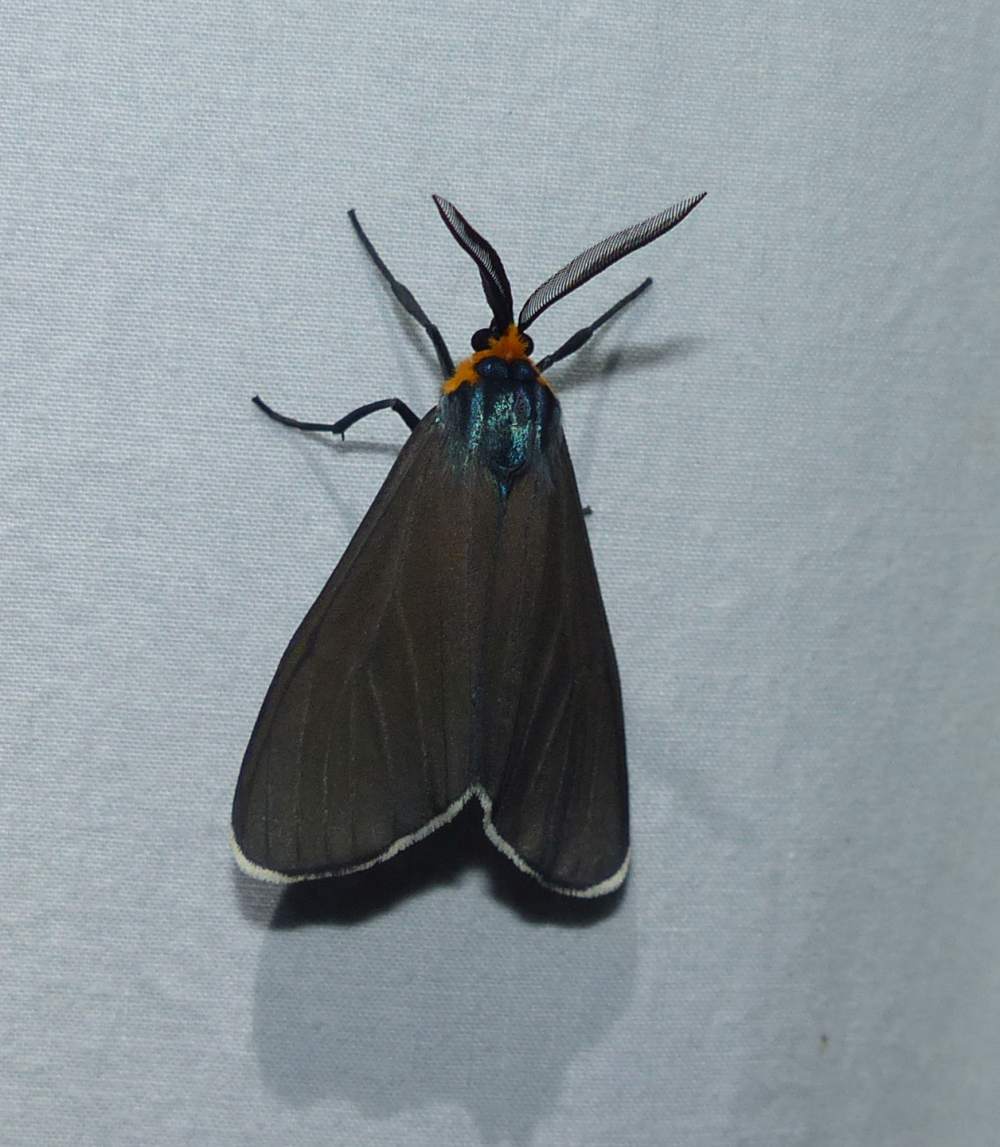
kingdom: Animalia
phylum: Arthropoda
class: Insecta
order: Lepidoptera
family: Erebidae
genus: Ctenucha
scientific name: Ctenucha virginica
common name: Virginia ctenucha moth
========
Task instructions:
Copy every one of these lines word for word, leaving out the pictures.

Result of the exercise:
kingdom: Animalia
phylum: Arthropoda
class: Insecta
order: Lepidoptera
family: Erebidae
genus: Ctenucha
scientific name: Ctenucha virginica
common name: Virginia ctenucha moth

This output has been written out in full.